Recently, the McMillan group reported (Tetrahedron 2004, 60, 7705. DOI: 10.1016/j.tet.2004.04.089) the use of aldehyde α-thioacetals as versatile acceptors in direct proline-catalysed aldol reactions to produce anti-aldol adducts with high diastereo- and enantiocontrol (Scheme 6). McMillan’s choice of α-thioacetals aldehydes was made on the basis of the synthetic utility of thioacetals as carbonyl and alkyl equivalents, as well as the expectation that they would be highly electrophilic, sterically and electronically deactivated towards enamine formation, and that the steric demand of the α-dithiane would improve the absolute and relative stereocontrol. The authors underscore the fact that propanal must be added slowly to an excess (2 equiv) of the electrophilic aldehyde in order to suppress dimerisation, which simultaneously increases the levels of anti-diastereoselectivity and enantiocontrol. Experiments carried out with cyclic thioacetals aldehydes gave better results. This observation was explained on the basis of a decreased reactivity of the acceptor face due to the steric demand of the acetal.

McMillan’s approach allowed access with high levels of diastereocontrol to cross-aldol adducts that are very important to biological polyol structures, without pre-generation of enolate equivalents and with the advantage that aldehyde α-thioacetals can be prepared on large scale and stored.

Scheme 6 - Enantioselective direct cross-aldol reaction using aldehyde α-thioacetals.

IV. The Reductive Cross-Aldol Reaction

A reductive cross-aldol reaction was recently developed by the Baba group (Org. Lett. 2005, 7, 1845. DOI: 10.1021/ol050533i), employing an α-bromoaldehyde, an aldehyde and Ge(II) as a reductant (Scheme 7). The syn-cross-aldol products 17 were isolated in moderate to high yields.

Scheme 7 - Reductive cross-aldol reaction between different aldehydes mediated by germanium(II).

According to the authors, the use of GeCl₂ avoided the over-reaction observed when SnCl₂ was used instead. The authors draw attention to the order of addition, which proved to be very important. The bromoaldehyde should be added last, since lower yields were obtained when it was premixed with GeCl₂. The addition of Bu₄NBr as an additive increased the yields dramatically, and in some cases a higher amount of this salt increased the diastereoselectivity as well. The Baba group performed an intramolecular reaction using this procedure. The use of Germanium (II) to generate the aldehyde enolate under mild, non-basic conditions via metal-halogen exchange is related to the Reformatsky reactions of bromoesters.

Scheme 8 - Plausible reaction course and pathways for undesired side-reactions proposed by the Baba group.

A one pot synthesis was also realised, where a bromination followed by a reductive cross-aldol reaction afforded the desired adduct in 65% yield and a syn:anti ratio of 83:17.

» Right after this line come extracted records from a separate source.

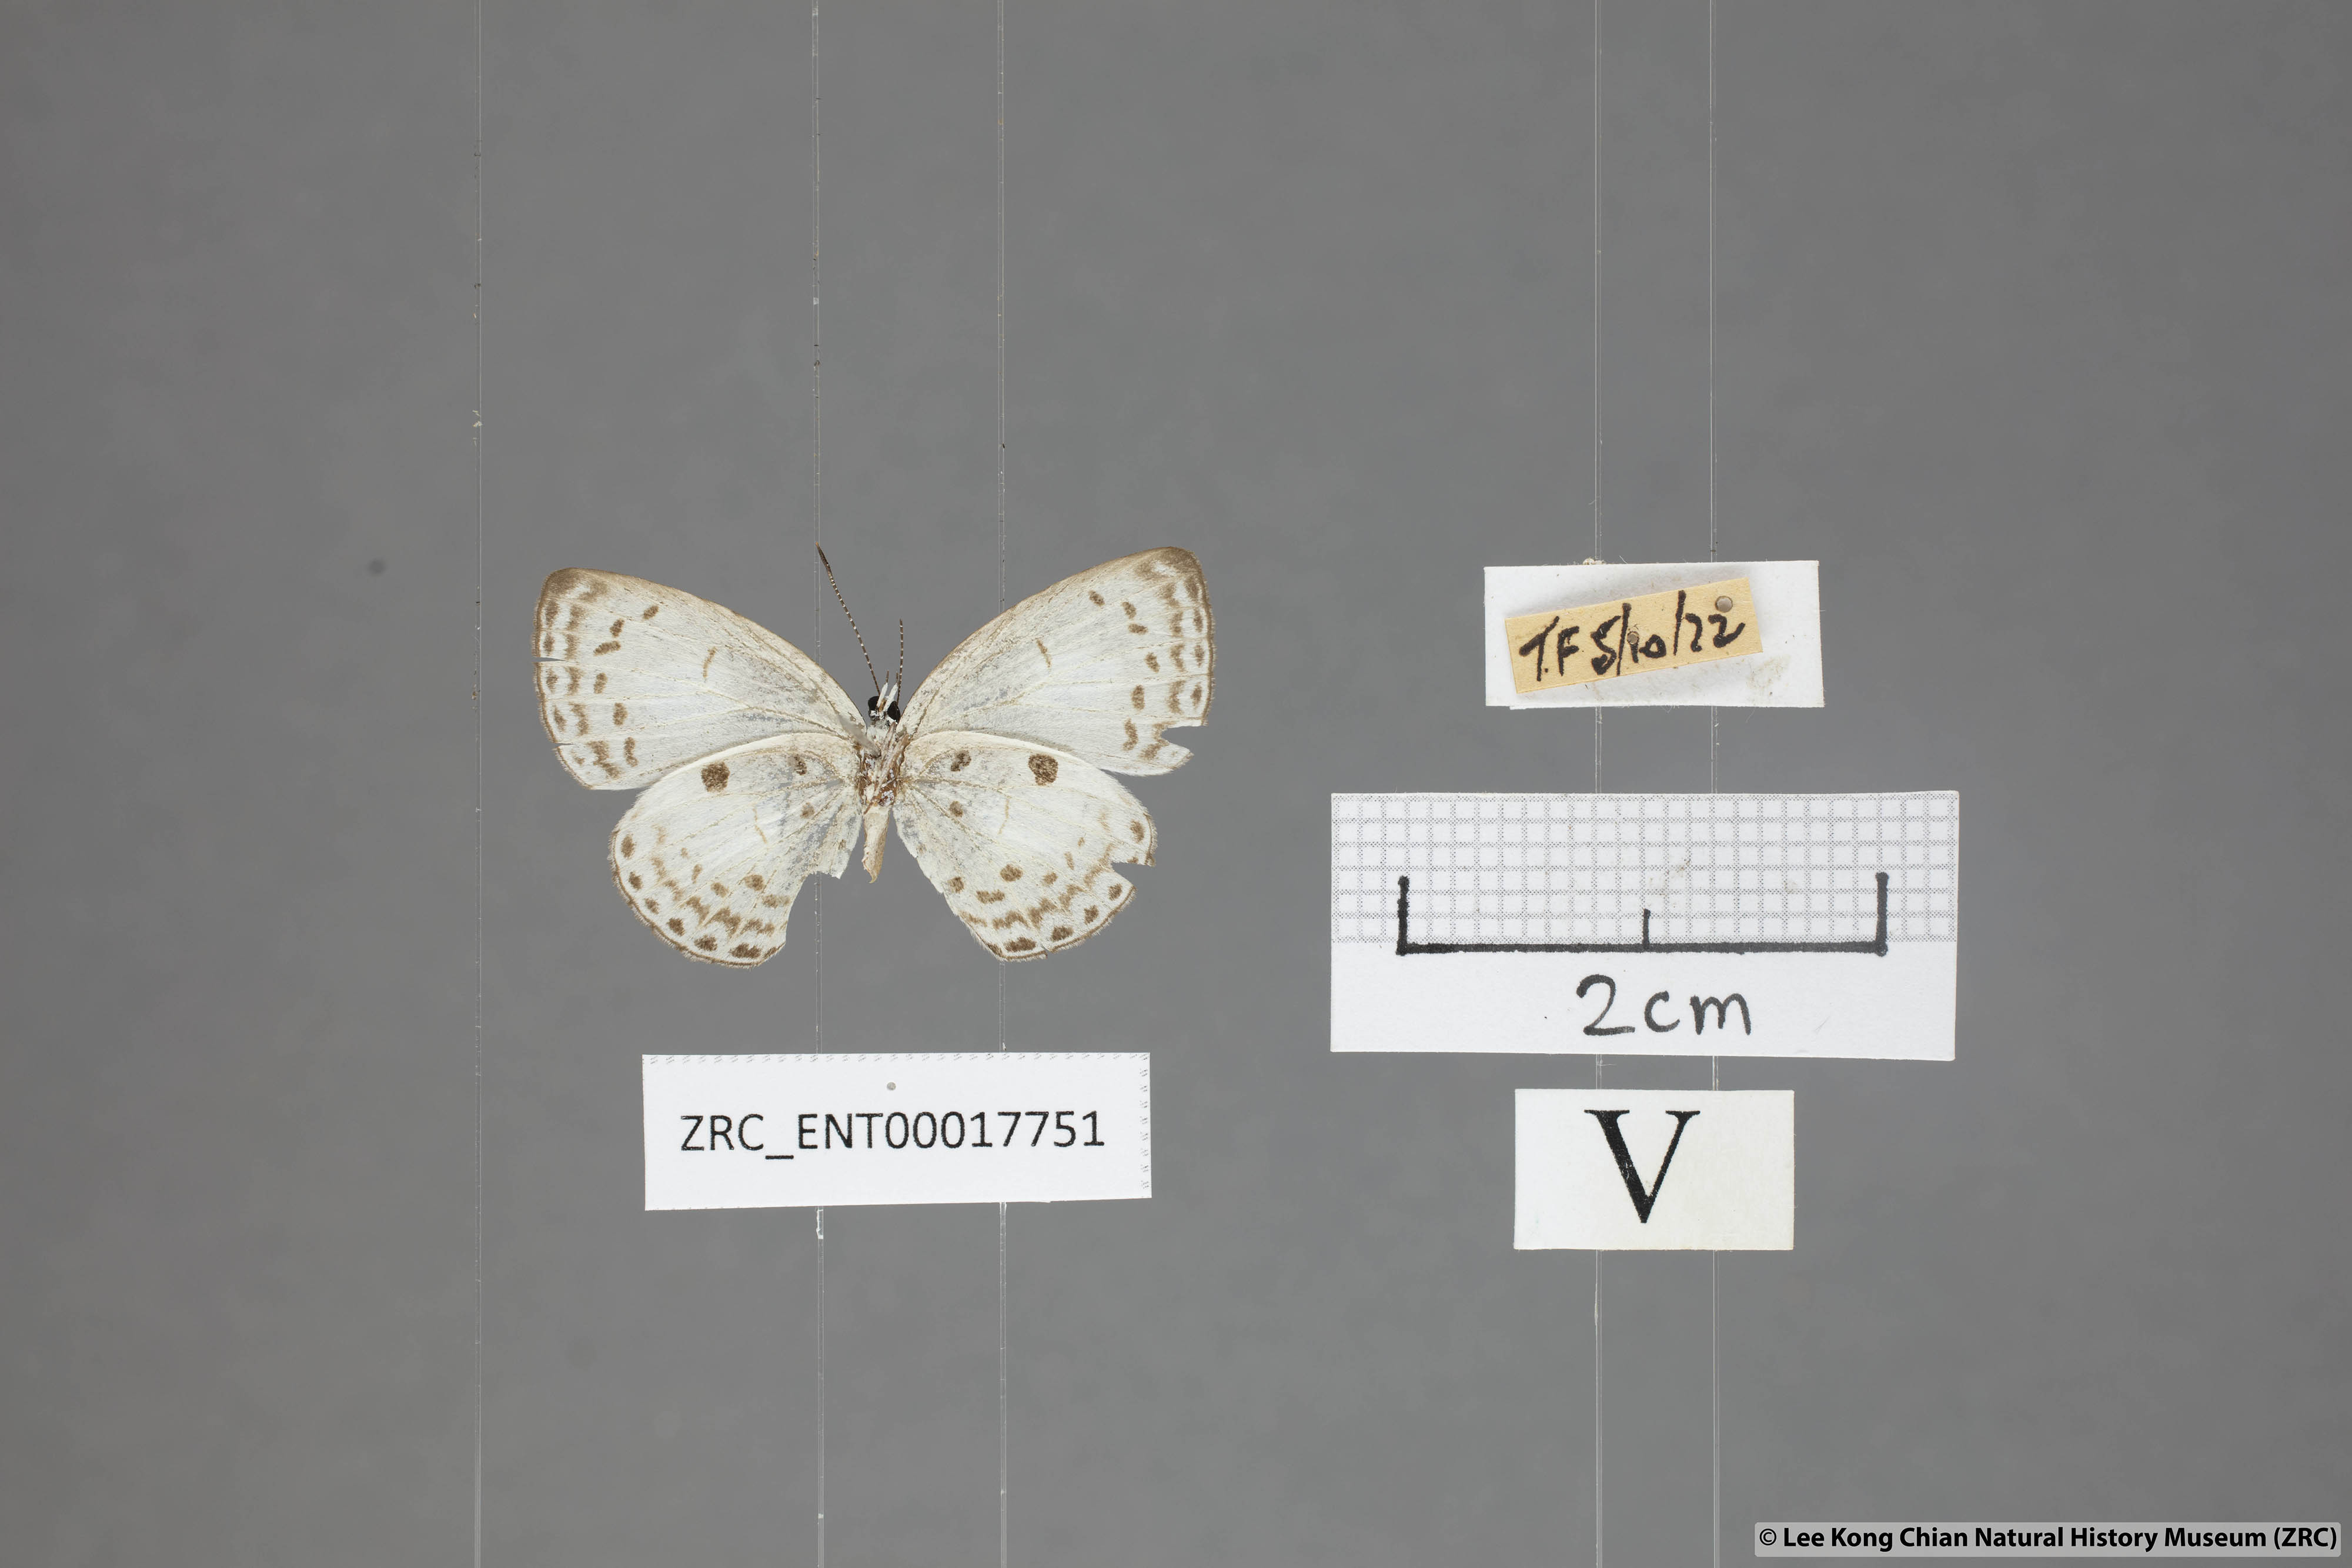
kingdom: Animalia
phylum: Arthropoda
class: Insecta
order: Lepidoptera
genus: Plautella
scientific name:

The Baba group proposed a plausible reaction course (Scheme 8). Once the germanium enolate 19 forms, it adds to aldehyde 20 resulting in 21. The effect of Bu₄NBr is explained as playing the role of a ligand to the germanium centre, which increases the nucleophilicity of 19. The major product is the syn-adduct, which they propose is formed via an acyclic transition state. Scheme 8 also shows the undesired reactions that might occur. It is important to emphasise that germanium oxide 21 does not participate in further nucleophilic additions.

V. Summary

The cross-aldol reaction of aldehydes constitutes a formidable synthetic challenge for chemists. Over the last five years, several groups have made strong contributions to the development of efficient and elegant procedures that permit access to important synthons in polyol natural products. Some of the more impressive achievements have been reviewed in this highlight.